One way that this repression of the poor can be clearly seen is the difference between the federal poverty income level and the United Way’s ALICE (Asset Limited Income Constrained Employed) Threshold (see: nytruthcommission.org/statistics/ ). For a single person, the 2017 federal poverty rate is $12,060 a year and for a family of four it’s $24,600. ALICE, which is based on a “Household Survival Budget” – an estimate of what it costs for housing, childcare, food, transportation, health care and taxes – estimates that for a family of four living in New York, it takes an income of $62,472 to “survive.”  How, then, if the true cost of everyday living is over $60,000 a year, can the feds set a poverty income level of under $25,000 a year? If we accept that ALICE’s numbers are more realistic (which is easy to accept by just looking at the median gross rent in Albany of $920/month or $11,020/year), then the federal poverty rate of 13 percent in the Capital District is a farce. ALICE’s more realistic formula shows that 40 percent of households are below the “Household Survival Budget.”

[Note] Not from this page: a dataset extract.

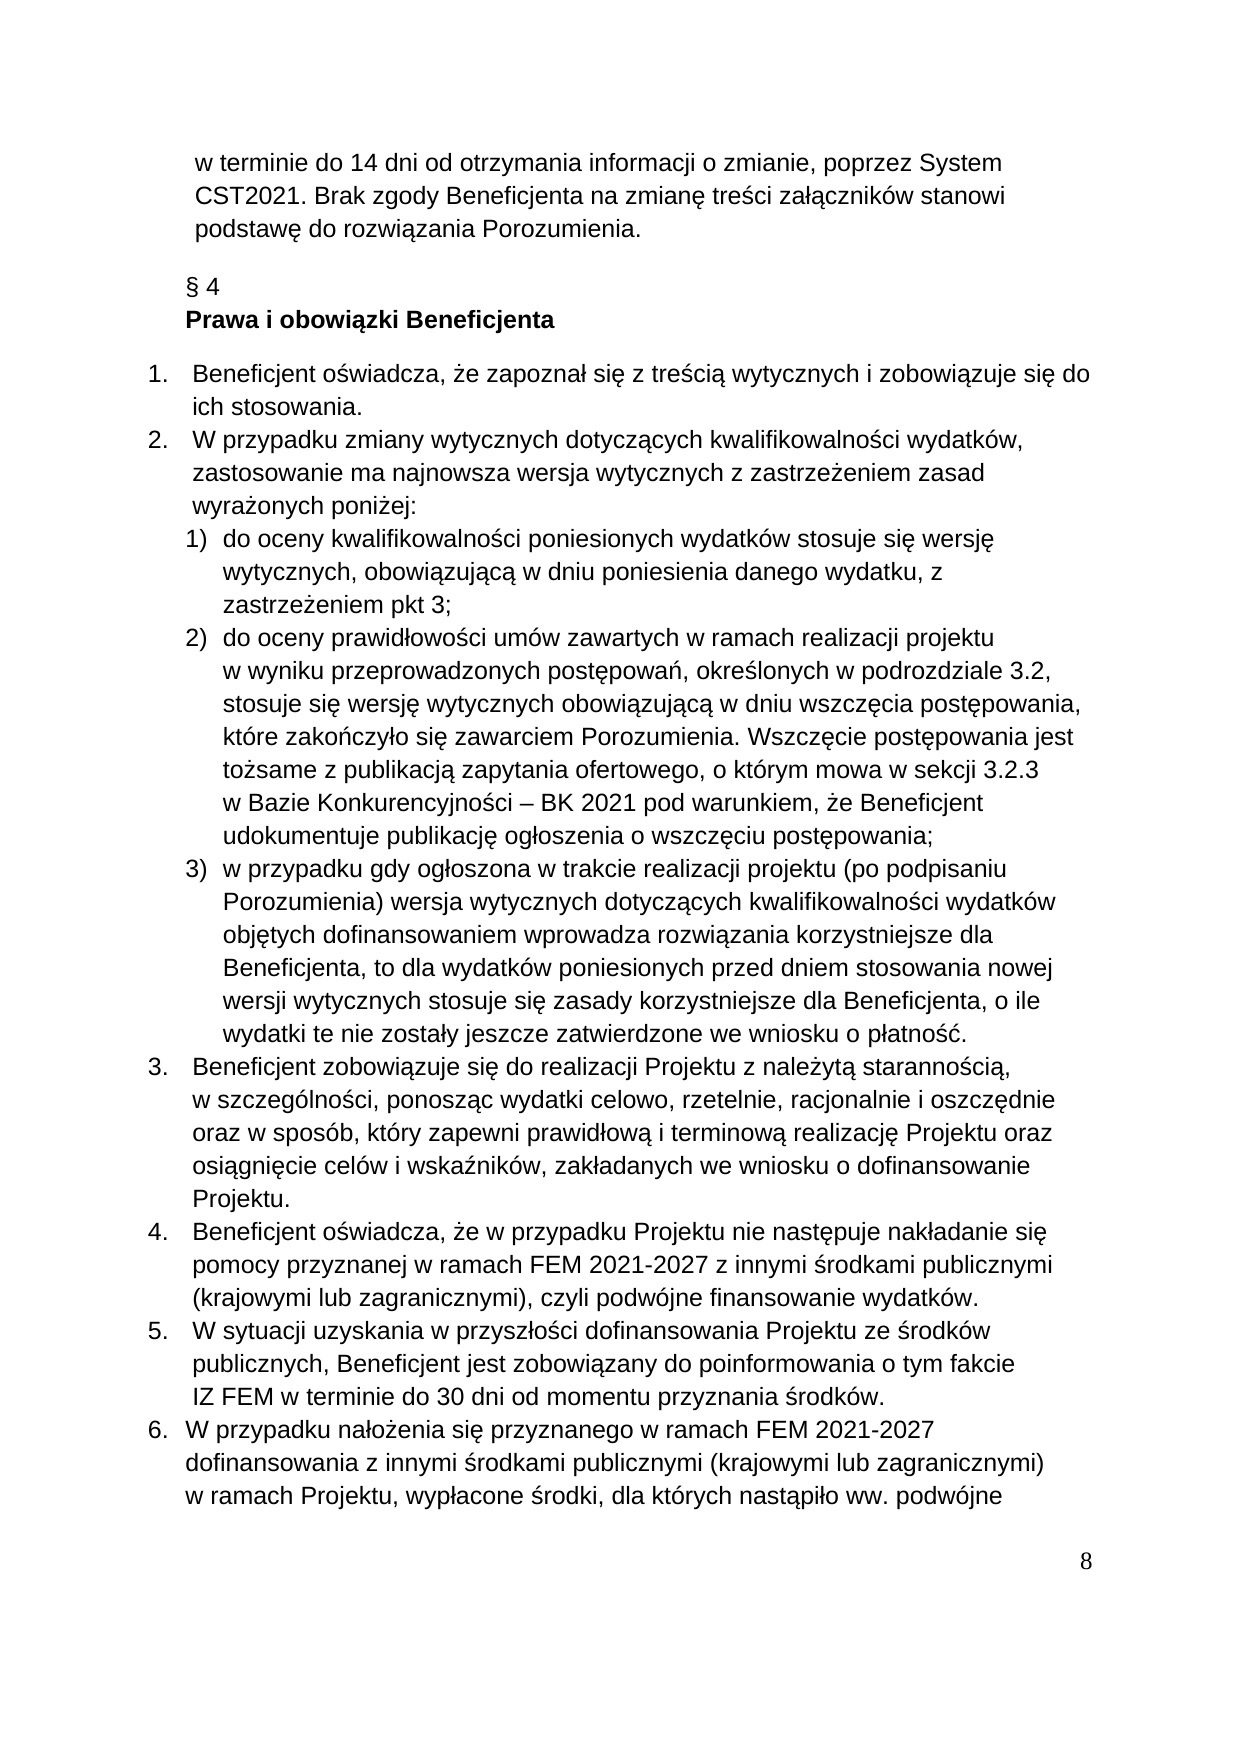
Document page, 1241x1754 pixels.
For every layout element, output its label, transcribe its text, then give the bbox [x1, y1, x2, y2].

Thus, while the Poor People’s Campaign of the 1960s shed a bright light on poverty in America, 50 years later, the causes of poverty as espoused by Dr. King: wages set to keep workers down, not pay a person’s true worth, a lack of affordable housing, little or no access to affordable health care, etc. are still with us today. The PPC: A National Call for Moral Revival effort that is now taking shape will need all of us, working together to change the conversation from one that glorifies the wealthiest to one that acknowledges the war on poverty is not over. Furthermore, let’s not allow the rhetoric we will hear from our elected officials in Washington praising Dr. King’s efforts on the 50th anniversary of his assassination blind us to the truth. The truth of Dr. King’s vision is that living wages and access to food, housing, and medical care are human rights that must be afforded to all people, not just the chosen few.